> WORK TO COMPLETE
Could you print exactly the lines of the listing below, starting at the line that has "انه بلاکچین ایران" and ending at the line that has "In der Fremdsprache", and only those lines?
..........
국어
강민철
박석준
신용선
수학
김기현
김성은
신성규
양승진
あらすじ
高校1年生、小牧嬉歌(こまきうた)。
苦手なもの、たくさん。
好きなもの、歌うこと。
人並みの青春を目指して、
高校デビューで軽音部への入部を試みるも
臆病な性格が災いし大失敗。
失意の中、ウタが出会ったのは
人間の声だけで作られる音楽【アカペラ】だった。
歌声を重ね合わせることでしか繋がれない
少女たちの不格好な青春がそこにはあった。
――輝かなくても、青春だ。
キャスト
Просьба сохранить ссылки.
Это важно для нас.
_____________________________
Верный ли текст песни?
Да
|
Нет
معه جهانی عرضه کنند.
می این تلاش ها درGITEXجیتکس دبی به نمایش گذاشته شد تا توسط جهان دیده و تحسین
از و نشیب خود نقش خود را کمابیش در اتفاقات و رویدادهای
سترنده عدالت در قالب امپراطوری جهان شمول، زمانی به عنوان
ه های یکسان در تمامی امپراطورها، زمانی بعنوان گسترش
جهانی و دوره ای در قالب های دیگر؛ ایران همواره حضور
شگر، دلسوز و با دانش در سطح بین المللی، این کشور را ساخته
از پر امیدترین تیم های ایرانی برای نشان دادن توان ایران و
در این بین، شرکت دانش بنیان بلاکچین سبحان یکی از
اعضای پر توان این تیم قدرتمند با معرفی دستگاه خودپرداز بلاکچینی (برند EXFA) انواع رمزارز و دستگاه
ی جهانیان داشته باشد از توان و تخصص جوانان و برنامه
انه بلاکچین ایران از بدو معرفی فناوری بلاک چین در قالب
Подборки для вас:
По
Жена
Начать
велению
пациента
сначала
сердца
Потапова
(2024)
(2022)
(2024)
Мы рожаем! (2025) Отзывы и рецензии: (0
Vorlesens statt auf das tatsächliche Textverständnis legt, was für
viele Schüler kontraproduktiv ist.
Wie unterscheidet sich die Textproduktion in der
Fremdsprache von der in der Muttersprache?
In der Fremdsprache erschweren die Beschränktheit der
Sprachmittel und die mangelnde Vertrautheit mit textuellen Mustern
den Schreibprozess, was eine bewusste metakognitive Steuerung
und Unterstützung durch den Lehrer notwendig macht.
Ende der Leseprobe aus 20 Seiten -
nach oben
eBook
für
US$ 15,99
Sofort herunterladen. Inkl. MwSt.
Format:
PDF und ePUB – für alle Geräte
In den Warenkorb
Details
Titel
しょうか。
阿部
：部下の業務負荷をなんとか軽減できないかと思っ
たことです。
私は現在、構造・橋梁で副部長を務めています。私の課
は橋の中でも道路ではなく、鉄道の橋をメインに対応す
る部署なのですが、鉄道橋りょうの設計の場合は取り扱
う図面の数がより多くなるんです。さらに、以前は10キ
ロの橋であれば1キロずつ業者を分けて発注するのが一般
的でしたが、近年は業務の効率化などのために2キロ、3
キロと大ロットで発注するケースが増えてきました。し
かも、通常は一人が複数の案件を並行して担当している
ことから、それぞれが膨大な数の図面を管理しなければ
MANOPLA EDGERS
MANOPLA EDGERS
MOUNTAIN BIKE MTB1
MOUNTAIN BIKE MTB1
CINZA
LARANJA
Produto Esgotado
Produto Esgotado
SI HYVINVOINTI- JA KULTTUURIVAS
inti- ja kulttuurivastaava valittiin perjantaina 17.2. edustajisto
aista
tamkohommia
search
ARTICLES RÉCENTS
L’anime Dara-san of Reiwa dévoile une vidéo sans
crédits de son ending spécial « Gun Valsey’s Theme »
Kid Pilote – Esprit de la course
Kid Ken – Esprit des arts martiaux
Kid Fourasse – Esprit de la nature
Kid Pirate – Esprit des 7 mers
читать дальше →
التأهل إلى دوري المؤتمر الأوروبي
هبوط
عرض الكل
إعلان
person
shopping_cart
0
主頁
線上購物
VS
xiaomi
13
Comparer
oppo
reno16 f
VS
..........
> EXERCISE OUTPUT
انه بلاکچین ایران از بدو معرفی فناوری بلاک چین در قالب
Подборки для вас:
По
Жена
Начать
велению
пациента
сначала
сердца
Потапова
(2024)
(2022)
(2024)
Мы рожаем! (2025) Отзывы и рецензии: (0
Vorlesens statt auf das tatsächliche Textverständnis legt, was für
viele Schüler kontraproduktiv ist.
Wie unterscheidet sich die Textproduktion in der
Fremdsprache von der in der Muttersprache?
In der Fremdsprache erschweren die Beschränktheit der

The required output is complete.